→ YOUR TASKS
[A] Answer these about the Boris Khan thread:
(i) Which town is Boris Khan from?
(ii) Which tobacco makes Boris cough?
(iii) What does Edna need in winter when her fur falls out?
[B] Write out the Boris Khan thread from "I think I love" up to and including "a close second.", switching each "vet" to "veterinarian".
[C] Continue the Boris Khan thread from the point where it stops.

══ QUOTED TEXT ══

# Boris Khan



## Diabeticliberty (Jul 25, 2016)

Nasty bad guy from the Star Trek film Khan







Cat from Wigan, Boris Khan


----------



## Copepod (Jul 26, 2016)

Lovely kitten, but not so sure about dressing up clothes for cats!


----------



## Diabeticliberty (Jul 26, 2016)

Copepod said:


> Lovely kitten, but not so sure about dressing up clothes for cats!



I'll be sure to pass on your reservations to the kitten. The problem we have though is he is so used to being around people that the minute you sit down and start doing something he immediately leaps onto your knee and wants to be a part of it. It's not so much a case of forcing a wardrobe onto him. He kind of picks his own. He has a quirky penchant for dressing up as Star Trek characters.  He is also quite partial to looking a bit like Sherlock Holmes buy obviously we only him to smoke Old Holborne in his pipe as Rough Shag tobacco really makes him cough


----------



## Copepod (Jul 26, 2016)

I'm considering enrolling my cat to accompany my WW1 nursing officer character - she can have a leather collar / harness / lead, china saucer of milk and a wicker travelling basket.


----------



## Diabeticliberty (Jul 26, 2016)

Copepod said:


> I'm considering enrolling my cat to accompany my WW1 nursing officer character - she can have a leather collar / harness / lead, china saucer of milk and a wicker travelling basket.




Cats do not do well on milk. They are actually allergic to it as they cannot digest lactose. Unless you wish to use cat milk which is lactose free


----------



## KookyCat (Jul 26, 2016)

I think I love Boris . My friend's cat Edna has a liking for tshirts, she has an unfortunate skin condition that causes her fur to fall out when she's a bit stressed, when this happens in winter she needs a tshirt to keep her warm. The vet provided a very boring "protective shirt" but Edna's caregiver is a nifty seamstress so she's developed a wardrobe reflective of Edna's personal tastes including a few rock chick looks, and a Christmas ensemble with snowflakes, although that's more of a sweatshirt.  She's particularly prone to Christmas baldness, since she finds Christmas stressful....well who doesn't.  One vet suggested putting her to sleep because she's prone to stress, thankfully another vet was more useful and she now has tshirts and massage and vitamin B injections and her baldness is much reduced.  She's my favourite feline, but Boris comes a close second.

═══
══ RECORDS SHOWN ══

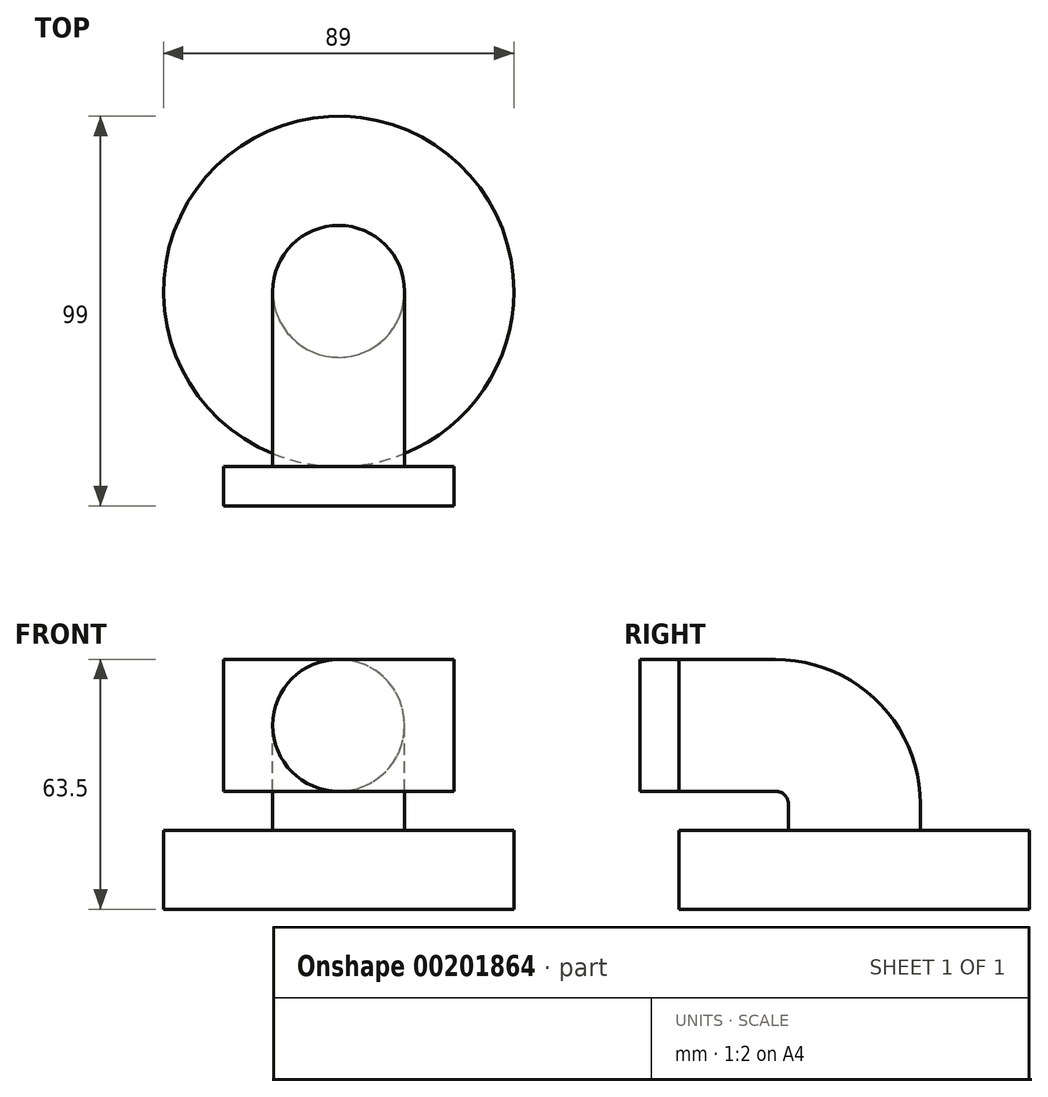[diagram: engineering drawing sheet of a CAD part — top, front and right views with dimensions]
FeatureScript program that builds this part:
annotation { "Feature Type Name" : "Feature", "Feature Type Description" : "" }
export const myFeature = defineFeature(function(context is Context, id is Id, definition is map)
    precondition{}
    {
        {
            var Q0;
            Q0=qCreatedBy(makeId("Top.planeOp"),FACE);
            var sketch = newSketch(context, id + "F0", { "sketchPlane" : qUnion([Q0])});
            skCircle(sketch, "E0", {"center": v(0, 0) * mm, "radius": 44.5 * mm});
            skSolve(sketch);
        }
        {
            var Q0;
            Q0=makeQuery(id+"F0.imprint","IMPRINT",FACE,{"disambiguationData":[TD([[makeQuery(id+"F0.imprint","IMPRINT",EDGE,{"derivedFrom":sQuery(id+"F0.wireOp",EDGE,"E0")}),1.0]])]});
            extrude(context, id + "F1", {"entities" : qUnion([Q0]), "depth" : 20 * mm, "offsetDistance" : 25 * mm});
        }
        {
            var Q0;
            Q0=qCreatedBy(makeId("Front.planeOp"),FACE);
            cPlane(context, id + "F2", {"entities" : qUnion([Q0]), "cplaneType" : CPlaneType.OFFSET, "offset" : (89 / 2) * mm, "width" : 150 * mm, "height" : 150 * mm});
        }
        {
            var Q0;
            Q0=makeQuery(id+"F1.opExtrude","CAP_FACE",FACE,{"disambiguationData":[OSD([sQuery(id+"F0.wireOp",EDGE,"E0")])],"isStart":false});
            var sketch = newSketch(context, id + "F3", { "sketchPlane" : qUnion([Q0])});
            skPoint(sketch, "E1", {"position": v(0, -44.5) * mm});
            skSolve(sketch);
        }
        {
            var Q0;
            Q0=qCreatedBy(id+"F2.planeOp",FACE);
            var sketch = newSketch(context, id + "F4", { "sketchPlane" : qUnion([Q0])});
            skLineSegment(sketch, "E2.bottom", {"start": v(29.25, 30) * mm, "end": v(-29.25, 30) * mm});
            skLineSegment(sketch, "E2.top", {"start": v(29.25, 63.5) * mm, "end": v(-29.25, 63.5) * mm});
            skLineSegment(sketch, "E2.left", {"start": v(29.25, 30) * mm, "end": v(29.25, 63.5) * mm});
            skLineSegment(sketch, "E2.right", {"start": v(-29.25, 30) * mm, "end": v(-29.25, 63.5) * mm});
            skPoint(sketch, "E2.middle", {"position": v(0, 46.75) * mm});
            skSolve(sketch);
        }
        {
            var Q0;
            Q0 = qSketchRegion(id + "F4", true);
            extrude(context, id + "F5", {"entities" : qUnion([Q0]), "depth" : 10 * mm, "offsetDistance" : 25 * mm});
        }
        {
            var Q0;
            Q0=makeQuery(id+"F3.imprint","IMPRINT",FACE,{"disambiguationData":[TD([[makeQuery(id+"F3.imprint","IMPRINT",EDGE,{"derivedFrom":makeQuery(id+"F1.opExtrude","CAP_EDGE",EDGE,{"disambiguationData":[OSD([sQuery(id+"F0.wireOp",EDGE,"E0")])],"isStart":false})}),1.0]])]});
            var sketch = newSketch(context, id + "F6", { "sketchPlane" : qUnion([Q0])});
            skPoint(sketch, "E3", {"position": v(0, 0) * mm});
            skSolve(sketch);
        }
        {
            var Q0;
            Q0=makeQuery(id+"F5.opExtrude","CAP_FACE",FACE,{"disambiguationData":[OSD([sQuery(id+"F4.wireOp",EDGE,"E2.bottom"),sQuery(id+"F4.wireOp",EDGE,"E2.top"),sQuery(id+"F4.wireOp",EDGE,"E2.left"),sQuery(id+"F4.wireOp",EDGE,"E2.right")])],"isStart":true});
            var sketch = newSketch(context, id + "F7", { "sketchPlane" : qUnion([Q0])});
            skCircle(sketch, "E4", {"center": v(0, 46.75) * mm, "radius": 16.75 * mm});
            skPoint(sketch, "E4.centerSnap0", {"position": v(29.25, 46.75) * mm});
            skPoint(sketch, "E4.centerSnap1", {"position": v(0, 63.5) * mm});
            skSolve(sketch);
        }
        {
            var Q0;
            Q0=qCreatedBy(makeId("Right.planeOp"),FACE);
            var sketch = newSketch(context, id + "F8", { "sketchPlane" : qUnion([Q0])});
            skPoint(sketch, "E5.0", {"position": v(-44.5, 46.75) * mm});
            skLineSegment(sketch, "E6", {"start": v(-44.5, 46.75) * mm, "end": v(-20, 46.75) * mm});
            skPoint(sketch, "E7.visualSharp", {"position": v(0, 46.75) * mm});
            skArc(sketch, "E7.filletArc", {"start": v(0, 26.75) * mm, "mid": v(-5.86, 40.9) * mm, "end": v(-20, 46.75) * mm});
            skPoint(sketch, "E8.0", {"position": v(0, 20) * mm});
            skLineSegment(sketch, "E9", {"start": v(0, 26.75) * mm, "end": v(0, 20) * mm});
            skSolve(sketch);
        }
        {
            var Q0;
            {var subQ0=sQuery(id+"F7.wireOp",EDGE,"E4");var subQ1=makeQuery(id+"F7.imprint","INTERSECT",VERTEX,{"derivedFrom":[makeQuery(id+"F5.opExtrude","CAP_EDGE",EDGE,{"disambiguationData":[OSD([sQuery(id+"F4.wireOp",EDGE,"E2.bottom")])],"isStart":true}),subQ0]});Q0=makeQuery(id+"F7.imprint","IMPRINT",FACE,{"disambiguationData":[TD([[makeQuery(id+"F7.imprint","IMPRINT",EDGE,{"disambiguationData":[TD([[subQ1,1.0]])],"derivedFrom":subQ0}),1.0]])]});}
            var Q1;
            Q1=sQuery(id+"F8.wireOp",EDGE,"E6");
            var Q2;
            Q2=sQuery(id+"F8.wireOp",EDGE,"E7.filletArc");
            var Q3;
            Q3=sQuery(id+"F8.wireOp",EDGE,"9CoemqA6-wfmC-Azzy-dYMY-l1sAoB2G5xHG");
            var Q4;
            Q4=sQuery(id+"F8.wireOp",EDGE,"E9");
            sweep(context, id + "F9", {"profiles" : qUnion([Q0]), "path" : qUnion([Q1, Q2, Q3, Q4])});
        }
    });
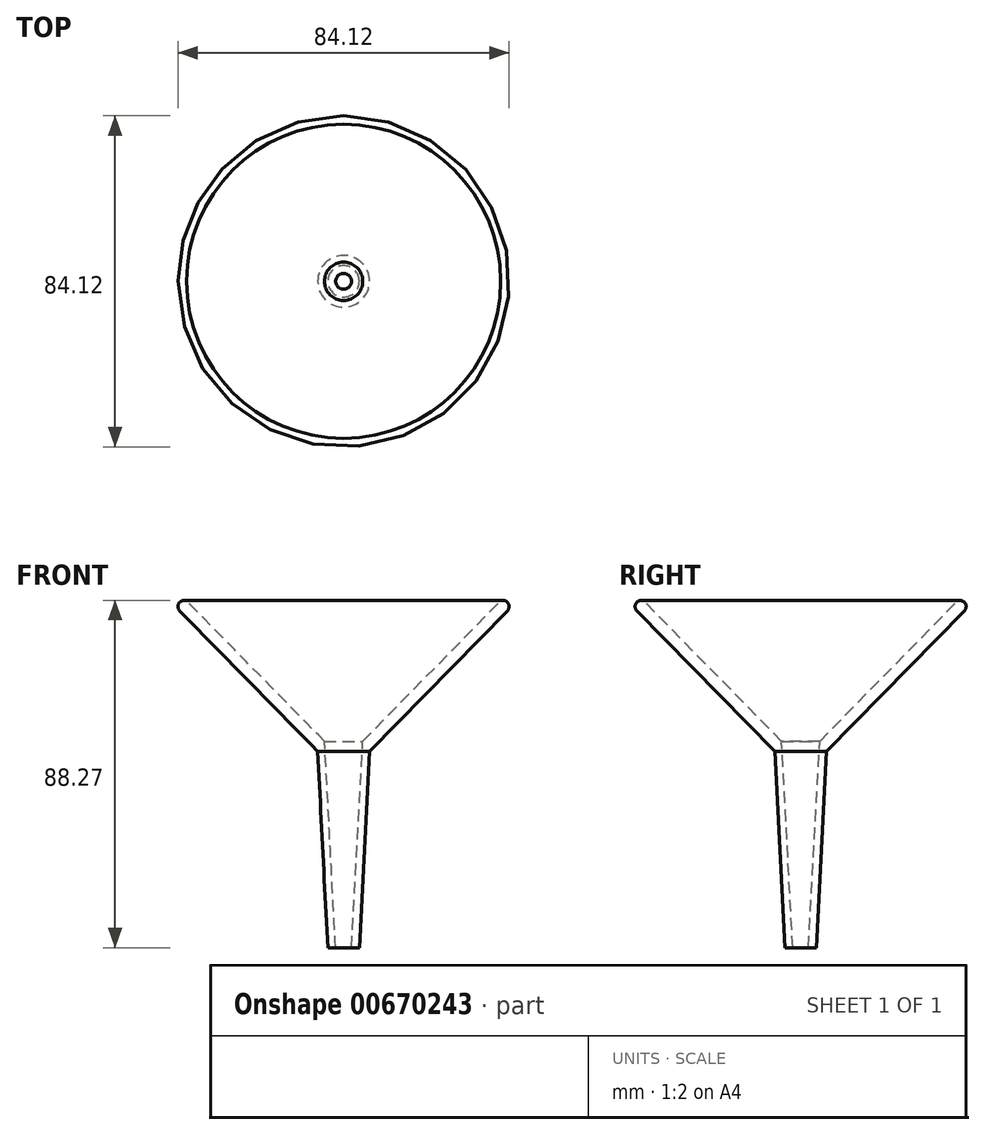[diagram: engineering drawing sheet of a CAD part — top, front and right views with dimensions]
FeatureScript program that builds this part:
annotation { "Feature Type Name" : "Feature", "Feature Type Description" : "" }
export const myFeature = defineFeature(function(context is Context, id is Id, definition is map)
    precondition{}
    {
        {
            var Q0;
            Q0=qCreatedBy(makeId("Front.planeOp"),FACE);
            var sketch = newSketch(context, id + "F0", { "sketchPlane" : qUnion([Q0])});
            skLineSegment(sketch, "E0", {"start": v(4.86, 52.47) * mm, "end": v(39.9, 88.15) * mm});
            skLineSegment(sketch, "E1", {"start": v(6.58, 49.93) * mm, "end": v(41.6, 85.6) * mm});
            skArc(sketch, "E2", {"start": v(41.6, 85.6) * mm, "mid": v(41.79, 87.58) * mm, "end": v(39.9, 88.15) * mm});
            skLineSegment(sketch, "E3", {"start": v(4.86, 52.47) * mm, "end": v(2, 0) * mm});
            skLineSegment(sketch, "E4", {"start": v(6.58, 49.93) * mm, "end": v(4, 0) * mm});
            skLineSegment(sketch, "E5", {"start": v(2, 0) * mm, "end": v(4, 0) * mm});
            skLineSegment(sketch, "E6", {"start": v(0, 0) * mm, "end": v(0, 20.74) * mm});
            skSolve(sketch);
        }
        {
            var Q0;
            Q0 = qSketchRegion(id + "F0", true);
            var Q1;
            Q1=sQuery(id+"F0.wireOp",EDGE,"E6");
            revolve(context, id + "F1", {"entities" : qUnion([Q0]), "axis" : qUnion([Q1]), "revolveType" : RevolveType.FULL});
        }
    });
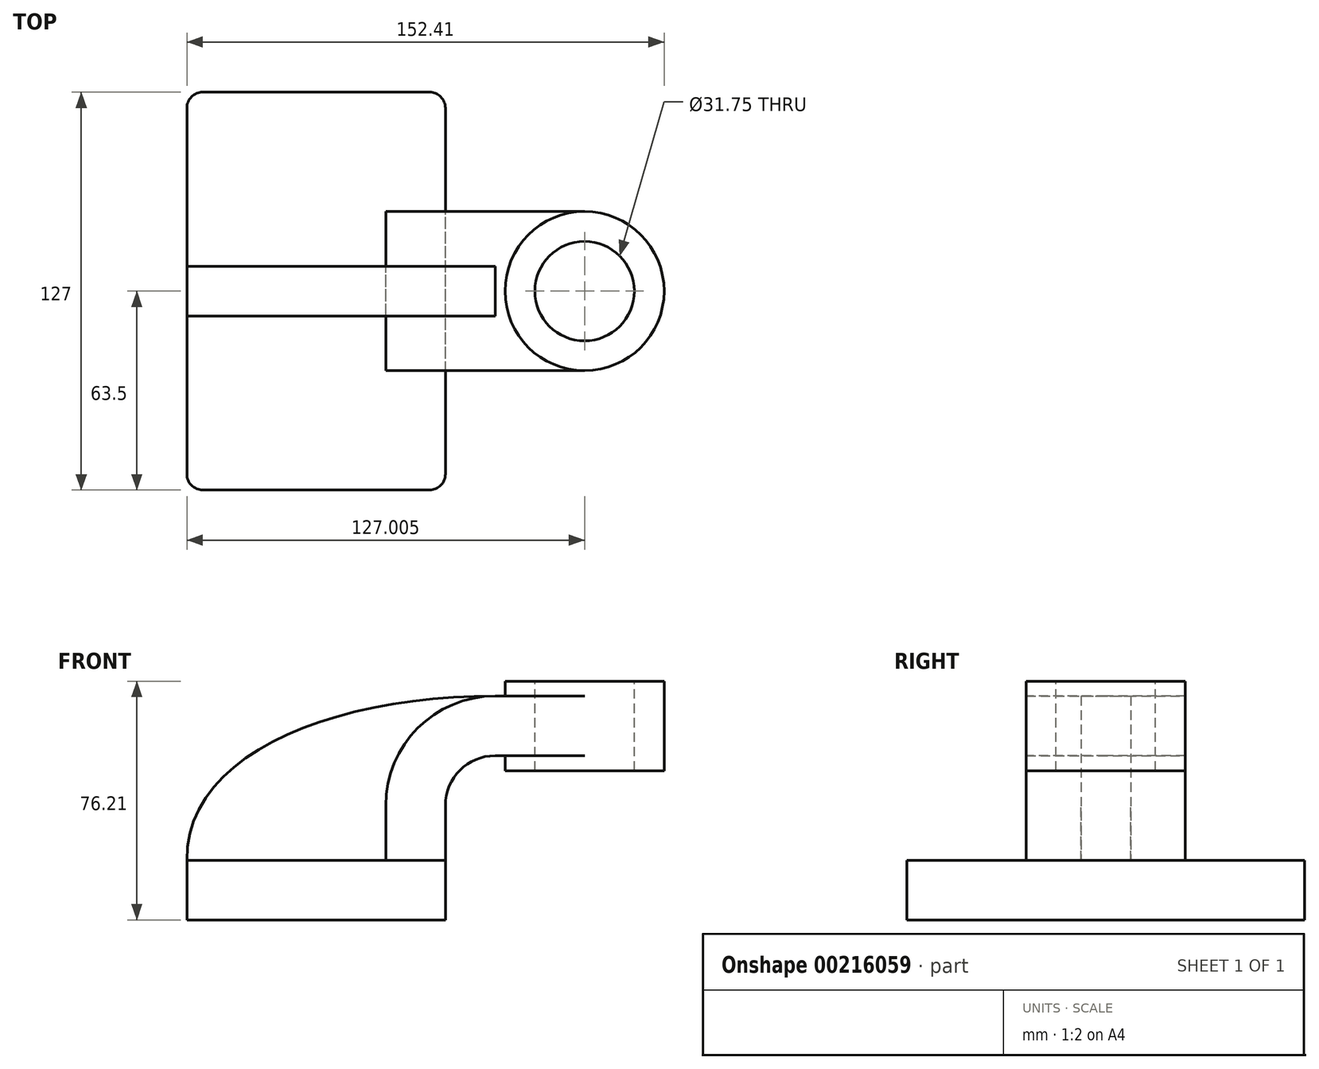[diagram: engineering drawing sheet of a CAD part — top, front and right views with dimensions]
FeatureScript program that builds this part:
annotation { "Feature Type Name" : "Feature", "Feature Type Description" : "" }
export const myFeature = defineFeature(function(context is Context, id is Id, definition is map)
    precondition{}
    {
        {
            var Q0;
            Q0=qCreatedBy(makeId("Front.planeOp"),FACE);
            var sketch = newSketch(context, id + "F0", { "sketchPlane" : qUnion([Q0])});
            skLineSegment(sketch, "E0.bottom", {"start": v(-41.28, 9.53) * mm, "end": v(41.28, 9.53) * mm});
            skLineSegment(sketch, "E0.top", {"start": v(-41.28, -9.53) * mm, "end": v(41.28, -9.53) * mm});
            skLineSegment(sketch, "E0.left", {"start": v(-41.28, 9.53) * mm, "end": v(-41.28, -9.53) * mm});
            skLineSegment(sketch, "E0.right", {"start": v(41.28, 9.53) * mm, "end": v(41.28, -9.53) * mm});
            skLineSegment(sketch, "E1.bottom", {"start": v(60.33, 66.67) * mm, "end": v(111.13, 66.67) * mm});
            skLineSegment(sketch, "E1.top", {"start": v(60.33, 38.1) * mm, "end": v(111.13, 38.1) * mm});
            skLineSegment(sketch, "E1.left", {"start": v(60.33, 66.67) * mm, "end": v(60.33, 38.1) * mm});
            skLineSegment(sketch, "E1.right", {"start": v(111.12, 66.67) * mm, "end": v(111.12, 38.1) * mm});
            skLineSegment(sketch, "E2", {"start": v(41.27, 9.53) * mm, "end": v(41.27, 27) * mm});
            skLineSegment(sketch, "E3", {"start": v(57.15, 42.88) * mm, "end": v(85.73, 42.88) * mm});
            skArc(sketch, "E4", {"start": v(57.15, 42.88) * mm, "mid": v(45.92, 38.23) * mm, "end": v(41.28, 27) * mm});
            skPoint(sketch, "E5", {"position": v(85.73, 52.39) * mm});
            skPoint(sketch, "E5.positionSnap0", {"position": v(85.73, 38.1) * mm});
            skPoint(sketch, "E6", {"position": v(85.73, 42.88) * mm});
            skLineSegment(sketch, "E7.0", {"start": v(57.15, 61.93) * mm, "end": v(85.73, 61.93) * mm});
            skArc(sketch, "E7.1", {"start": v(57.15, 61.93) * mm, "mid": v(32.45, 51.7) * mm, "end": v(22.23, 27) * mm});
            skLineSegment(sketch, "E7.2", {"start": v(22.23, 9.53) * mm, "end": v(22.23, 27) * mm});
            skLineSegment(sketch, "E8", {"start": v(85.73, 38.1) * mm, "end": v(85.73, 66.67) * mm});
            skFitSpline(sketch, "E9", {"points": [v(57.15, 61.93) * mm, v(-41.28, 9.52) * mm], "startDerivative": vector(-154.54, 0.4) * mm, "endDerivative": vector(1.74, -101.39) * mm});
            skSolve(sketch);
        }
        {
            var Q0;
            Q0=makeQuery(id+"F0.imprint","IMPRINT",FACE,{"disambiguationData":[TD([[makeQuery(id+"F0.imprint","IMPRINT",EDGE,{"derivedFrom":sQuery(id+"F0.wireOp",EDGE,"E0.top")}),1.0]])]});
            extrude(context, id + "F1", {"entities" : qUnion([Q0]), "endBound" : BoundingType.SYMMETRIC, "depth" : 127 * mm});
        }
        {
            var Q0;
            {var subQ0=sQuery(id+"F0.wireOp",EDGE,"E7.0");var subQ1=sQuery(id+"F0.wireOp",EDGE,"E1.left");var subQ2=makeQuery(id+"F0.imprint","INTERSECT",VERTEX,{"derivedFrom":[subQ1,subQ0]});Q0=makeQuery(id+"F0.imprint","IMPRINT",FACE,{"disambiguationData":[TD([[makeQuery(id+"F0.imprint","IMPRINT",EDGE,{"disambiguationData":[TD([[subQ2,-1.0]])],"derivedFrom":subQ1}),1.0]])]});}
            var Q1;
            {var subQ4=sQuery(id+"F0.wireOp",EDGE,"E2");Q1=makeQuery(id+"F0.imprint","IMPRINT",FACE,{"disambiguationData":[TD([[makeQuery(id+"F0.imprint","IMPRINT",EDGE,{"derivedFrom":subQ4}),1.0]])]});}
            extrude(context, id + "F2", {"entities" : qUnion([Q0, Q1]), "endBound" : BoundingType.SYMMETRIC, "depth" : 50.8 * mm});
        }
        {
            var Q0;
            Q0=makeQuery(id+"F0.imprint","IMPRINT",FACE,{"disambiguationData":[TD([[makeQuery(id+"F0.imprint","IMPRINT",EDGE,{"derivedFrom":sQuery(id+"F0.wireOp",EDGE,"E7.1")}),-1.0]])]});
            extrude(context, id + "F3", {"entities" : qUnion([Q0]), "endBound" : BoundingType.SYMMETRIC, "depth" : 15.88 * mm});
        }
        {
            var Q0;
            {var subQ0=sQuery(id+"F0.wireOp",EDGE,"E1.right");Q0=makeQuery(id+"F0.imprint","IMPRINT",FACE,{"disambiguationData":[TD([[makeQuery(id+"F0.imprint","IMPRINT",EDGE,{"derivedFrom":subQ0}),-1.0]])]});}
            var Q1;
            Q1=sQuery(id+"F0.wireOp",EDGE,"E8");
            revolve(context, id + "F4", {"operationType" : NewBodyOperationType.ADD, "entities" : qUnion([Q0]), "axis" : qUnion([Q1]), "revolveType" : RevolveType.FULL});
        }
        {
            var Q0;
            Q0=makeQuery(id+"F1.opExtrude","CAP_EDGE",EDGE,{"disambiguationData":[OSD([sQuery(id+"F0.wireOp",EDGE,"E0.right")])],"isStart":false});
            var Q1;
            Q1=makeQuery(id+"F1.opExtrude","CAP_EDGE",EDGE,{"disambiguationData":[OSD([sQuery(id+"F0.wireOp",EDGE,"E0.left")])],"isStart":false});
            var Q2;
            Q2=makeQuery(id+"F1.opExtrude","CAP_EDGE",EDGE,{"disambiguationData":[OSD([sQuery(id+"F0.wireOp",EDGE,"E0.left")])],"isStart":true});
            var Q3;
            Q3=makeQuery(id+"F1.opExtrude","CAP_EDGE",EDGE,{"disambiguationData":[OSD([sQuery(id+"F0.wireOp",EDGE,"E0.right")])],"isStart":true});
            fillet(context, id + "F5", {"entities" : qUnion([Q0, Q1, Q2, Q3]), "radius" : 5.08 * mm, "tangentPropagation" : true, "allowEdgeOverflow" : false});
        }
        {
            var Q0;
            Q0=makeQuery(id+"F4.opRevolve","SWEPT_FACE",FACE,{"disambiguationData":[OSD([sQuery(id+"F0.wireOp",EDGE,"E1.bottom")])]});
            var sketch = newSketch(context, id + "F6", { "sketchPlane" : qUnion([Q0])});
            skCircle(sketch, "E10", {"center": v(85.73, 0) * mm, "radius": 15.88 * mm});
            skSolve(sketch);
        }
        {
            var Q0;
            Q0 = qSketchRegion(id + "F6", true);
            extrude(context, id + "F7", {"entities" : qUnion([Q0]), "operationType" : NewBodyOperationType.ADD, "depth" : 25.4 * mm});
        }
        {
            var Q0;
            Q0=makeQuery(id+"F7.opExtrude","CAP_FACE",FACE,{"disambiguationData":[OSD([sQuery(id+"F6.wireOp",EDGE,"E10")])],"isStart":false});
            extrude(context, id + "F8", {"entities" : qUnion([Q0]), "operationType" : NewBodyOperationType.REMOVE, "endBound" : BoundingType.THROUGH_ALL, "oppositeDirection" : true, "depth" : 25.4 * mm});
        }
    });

═══

→ PER-TASK OUTPUTS
[A]
(i) Wigan
(ii) Rough Shag
(iii) A tshirt to keep her warm

[B]
I think I love Boris . My friend's cat Edna has a liking for tshirts, she has an unfortunate skin condition that causes her fur to fall out when she's a bit stressed, when this happens in winter she needs a tshirt to keep her warm. The veterinarian provided a very boring "protective shirt" but Edna's caregiver is a nifty seamstress so she's developed a wardrobe reflective of Edna's personal tastes including a few rock chick looks, and a Christmas ensemble with snowflakes, although that's more of a sweatshirt.  She's particularly prone to Christmas baldness, since she finds Christmas stressful....well who doesn't.  One veterinarian suggested putting her to sleep because she's prone to stress, thankfully another veterinarian was more useful and she now has tshirts and massage and vitamin B injections and her baldness is much reduced.  She's my favourite feline, but Boris comes a close second.

[C]
----------



## Diabeticliberty (Jul 26, 2016)

If I might be so bold as to suggest that if we were gonna come up with a list of extremely cool names for cats then Edna would most definitely be in my top 3 

Here is a piccy of Boris with his sister who is called Doris


----------



## Stitch147 (Jul 26, 2016)

Boris and Doris are soooo cute.


----------



## Copepod (Jul 26, 2016)

Diabeticliberty said:


> Cats do not do well on milk. They are actually allergic to it as they cannot digest lactose. Unless you wish to use cat milk which is lactose free


I know milk isn't recommended for cats, but she helps herself to abandoned mugs of cold tea or coffee and I allow her to lick a milk bottle top, or give her a teaspoon of milk diluted in water no more than once a week, with no ill effects. So, I think she's a cat who had retained her ability to digest lactose.


----------



## trophywench (Jul 26, 2016)

Whatever she drinks (Earl Grey? Lapsang Souchong?) it's the china saucer and the wicker basket that are the important bits character-wise, anyway!


----------



## Copepod (Jul 26, 2016)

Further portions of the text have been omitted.